Historical population
| Census | Pop. | Note | %± |
| 2020 | 316 |  | — |
U.S. Decennial Census

==Education==
Augusta has a public school system serving grades K-12. The CDP is covered by two school districts: Augusta Elementary School District and Augusta High School District. Both districts are a part of Augusta Public Schools. Augusta High School is a Class C school. The mascot is the Elks.

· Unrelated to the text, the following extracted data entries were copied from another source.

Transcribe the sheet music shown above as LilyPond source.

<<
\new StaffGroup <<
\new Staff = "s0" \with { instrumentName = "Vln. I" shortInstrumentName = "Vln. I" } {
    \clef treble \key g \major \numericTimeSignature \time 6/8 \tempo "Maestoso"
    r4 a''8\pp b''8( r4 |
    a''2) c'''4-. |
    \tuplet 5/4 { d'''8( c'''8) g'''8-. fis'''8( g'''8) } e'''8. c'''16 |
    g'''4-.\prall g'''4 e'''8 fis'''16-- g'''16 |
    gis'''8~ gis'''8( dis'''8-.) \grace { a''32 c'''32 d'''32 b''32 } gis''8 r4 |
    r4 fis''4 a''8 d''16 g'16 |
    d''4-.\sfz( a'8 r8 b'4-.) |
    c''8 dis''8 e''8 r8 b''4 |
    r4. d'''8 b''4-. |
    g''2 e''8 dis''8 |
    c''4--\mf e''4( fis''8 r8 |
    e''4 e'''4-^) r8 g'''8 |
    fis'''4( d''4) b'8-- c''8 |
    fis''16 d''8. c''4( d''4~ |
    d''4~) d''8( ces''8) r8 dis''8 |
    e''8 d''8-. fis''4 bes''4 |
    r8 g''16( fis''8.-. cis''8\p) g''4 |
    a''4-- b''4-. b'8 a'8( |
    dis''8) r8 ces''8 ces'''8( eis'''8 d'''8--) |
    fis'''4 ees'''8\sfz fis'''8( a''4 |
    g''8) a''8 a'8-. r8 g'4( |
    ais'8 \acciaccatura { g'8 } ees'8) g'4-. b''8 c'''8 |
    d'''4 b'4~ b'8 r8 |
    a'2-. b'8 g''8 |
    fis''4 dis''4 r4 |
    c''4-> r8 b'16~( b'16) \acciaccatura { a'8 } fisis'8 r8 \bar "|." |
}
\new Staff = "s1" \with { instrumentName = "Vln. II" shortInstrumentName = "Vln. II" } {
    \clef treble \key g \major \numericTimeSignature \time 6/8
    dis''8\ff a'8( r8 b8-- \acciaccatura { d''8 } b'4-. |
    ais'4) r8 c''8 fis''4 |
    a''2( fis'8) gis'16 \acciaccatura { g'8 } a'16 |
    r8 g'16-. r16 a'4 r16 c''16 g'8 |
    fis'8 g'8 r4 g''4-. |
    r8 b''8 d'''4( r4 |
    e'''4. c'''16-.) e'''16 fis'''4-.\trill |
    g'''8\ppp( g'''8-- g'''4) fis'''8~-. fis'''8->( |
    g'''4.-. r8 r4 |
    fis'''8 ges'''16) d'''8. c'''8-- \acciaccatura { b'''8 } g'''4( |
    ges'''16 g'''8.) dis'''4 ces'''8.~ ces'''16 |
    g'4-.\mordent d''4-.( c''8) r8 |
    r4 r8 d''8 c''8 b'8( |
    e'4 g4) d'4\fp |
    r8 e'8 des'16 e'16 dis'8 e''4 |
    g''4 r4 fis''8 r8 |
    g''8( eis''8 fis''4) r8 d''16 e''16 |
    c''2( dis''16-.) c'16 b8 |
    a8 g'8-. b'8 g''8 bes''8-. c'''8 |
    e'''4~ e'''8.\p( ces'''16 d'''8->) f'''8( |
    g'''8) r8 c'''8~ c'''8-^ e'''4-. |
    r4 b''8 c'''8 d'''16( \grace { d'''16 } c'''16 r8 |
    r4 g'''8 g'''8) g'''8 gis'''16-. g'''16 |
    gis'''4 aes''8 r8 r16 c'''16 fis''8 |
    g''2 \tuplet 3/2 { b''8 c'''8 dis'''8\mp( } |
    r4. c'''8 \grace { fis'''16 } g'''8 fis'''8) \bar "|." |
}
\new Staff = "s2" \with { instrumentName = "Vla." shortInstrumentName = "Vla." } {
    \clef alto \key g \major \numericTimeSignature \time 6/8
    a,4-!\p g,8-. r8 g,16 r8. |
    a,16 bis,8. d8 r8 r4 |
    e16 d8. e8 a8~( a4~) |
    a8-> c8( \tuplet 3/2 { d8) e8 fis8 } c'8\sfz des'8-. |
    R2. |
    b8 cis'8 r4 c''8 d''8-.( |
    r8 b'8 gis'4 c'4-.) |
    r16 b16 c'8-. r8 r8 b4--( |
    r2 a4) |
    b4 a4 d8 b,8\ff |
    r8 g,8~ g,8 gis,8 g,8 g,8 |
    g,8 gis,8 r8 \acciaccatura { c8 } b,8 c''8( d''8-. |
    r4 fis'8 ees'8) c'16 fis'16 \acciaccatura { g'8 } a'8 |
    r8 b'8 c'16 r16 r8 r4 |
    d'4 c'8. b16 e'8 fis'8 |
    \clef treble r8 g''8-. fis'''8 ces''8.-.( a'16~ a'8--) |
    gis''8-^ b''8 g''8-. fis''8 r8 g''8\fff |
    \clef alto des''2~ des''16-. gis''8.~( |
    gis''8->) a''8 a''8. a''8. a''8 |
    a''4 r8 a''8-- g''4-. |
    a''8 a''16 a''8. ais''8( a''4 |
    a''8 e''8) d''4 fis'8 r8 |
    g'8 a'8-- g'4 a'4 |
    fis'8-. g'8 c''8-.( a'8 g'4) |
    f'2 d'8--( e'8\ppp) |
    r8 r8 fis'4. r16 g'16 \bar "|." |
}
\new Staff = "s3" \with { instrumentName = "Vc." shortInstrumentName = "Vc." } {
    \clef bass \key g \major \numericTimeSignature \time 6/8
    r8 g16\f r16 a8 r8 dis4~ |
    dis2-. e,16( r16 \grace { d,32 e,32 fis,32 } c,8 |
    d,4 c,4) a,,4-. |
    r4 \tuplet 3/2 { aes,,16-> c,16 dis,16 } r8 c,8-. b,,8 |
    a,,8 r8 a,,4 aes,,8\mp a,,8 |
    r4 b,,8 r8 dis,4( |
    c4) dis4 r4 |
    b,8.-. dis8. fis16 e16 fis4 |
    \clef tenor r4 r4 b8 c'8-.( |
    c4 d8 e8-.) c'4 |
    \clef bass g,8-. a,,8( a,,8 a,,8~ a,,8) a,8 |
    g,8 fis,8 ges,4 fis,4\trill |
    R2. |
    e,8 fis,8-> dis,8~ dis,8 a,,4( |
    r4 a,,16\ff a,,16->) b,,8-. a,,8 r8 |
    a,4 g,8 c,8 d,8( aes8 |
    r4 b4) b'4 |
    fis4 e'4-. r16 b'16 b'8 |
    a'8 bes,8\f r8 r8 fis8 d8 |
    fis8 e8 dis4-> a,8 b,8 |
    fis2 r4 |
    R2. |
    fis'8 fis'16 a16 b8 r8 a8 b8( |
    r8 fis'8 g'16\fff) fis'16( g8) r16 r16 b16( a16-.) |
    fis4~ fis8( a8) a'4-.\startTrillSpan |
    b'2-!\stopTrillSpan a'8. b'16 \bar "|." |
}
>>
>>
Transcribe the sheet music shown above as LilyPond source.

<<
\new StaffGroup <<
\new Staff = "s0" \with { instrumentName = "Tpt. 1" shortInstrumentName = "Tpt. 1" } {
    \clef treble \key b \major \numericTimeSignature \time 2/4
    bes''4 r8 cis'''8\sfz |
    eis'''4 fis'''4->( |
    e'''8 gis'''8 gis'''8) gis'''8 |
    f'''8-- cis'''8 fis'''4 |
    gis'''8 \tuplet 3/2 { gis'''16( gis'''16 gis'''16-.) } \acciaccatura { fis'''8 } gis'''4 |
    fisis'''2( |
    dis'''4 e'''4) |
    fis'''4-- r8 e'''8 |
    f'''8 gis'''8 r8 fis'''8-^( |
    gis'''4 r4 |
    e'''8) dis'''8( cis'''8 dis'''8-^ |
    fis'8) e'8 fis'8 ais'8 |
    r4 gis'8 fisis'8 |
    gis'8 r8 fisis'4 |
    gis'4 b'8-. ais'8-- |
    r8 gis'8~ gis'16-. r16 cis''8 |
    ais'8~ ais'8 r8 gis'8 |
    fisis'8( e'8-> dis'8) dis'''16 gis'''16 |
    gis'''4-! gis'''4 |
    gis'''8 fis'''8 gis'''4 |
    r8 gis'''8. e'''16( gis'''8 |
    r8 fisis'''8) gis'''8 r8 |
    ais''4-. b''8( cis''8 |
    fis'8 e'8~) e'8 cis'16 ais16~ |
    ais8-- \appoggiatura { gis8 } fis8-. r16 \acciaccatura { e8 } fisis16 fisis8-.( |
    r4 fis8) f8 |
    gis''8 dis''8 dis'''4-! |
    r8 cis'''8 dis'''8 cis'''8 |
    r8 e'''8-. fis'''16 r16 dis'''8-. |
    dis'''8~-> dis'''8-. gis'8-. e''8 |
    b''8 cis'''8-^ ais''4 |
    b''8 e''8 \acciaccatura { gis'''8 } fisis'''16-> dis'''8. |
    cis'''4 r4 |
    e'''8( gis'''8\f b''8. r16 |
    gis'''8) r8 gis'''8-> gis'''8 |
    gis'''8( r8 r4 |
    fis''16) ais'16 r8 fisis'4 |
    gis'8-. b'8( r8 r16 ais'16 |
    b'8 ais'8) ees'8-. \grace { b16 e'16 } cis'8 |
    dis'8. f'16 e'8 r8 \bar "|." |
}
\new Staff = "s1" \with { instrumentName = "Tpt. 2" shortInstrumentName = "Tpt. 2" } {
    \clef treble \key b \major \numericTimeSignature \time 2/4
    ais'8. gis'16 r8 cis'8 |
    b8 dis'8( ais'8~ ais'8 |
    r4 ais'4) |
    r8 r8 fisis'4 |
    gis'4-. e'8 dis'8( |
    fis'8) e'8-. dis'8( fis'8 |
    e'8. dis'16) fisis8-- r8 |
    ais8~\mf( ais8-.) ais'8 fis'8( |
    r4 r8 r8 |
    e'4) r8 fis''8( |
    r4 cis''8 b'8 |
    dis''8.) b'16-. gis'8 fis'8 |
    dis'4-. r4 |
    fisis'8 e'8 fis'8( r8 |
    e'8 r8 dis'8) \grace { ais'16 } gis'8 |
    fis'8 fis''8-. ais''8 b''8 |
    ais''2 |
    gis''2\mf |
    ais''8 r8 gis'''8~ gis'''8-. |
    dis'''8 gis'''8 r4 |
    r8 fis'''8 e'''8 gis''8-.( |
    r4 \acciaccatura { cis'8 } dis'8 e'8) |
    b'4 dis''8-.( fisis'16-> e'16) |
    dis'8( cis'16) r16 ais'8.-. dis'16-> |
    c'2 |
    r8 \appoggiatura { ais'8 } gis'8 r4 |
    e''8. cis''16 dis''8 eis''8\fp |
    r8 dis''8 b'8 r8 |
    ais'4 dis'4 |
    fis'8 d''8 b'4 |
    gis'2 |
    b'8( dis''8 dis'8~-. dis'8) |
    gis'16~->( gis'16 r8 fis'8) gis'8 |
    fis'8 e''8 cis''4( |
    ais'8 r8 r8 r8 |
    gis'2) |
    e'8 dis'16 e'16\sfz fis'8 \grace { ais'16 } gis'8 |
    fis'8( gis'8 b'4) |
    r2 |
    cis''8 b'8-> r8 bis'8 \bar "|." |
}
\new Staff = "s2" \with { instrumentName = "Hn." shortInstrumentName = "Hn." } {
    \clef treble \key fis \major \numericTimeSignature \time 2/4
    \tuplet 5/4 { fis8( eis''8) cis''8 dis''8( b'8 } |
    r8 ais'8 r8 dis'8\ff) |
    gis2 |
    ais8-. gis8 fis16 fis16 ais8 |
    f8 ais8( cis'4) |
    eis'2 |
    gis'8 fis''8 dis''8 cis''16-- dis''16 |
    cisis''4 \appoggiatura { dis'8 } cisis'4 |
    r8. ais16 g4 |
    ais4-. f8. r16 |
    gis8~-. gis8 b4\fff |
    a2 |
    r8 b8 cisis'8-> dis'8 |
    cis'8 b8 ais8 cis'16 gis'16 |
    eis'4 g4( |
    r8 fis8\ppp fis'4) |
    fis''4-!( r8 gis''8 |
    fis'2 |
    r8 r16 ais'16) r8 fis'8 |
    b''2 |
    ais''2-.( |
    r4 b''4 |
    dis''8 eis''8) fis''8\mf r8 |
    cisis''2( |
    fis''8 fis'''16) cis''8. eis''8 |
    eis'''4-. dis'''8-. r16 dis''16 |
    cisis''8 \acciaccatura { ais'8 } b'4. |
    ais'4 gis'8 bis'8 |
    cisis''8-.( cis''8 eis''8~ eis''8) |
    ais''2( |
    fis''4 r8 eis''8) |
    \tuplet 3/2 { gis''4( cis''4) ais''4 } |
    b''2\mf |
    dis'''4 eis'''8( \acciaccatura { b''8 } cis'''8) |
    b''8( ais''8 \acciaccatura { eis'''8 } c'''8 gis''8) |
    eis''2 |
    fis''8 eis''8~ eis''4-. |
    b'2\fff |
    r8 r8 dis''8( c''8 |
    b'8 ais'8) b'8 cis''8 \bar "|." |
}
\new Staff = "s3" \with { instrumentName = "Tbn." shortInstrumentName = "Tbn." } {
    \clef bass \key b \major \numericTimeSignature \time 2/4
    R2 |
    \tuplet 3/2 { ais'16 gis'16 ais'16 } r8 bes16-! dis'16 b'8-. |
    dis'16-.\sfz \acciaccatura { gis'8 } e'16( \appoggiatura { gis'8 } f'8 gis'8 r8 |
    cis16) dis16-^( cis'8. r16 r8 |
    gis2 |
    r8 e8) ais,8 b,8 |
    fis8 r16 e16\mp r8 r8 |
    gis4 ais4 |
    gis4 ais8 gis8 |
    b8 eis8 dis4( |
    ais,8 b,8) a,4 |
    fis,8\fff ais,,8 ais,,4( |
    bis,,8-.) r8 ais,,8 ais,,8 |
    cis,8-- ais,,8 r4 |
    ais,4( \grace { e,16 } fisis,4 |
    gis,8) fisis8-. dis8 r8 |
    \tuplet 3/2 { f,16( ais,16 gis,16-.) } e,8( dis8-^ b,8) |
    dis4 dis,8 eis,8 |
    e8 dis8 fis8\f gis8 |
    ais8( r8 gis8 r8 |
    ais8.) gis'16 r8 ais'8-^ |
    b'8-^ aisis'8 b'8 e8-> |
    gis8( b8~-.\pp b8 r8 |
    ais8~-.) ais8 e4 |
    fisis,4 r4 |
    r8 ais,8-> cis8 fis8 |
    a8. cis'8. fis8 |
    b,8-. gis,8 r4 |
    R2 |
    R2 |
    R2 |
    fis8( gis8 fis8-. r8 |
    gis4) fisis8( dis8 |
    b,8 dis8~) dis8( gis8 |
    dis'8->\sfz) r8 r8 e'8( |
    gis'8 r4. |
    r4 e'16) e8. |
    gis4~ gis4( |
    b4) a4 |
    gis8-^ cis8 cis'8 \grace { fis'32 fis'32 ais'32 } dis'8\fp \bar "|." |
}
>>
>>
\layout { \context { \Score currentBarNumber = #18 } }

Augusta has a public library, a branch of the Lewis & Clark Library.

==Media==
The Augusta Breeze is an online newspaper, published through the Great Falls Gazette.

==Infrastructure==
U.S. Route 287 passes through Augusta as the northern part of its Main Street, and leads north 26 mi to its northern terminus at Choteau and south 38 mi to Interstate 15 near Wolf Creek. Helena, the state capital, is 76 mi south of Augusta via US 287 and I-15. Montana Highway 21 leads east from Augusta 22 mi to Simms and is the first in a series of highways that lead east 54 mi to Great Falls.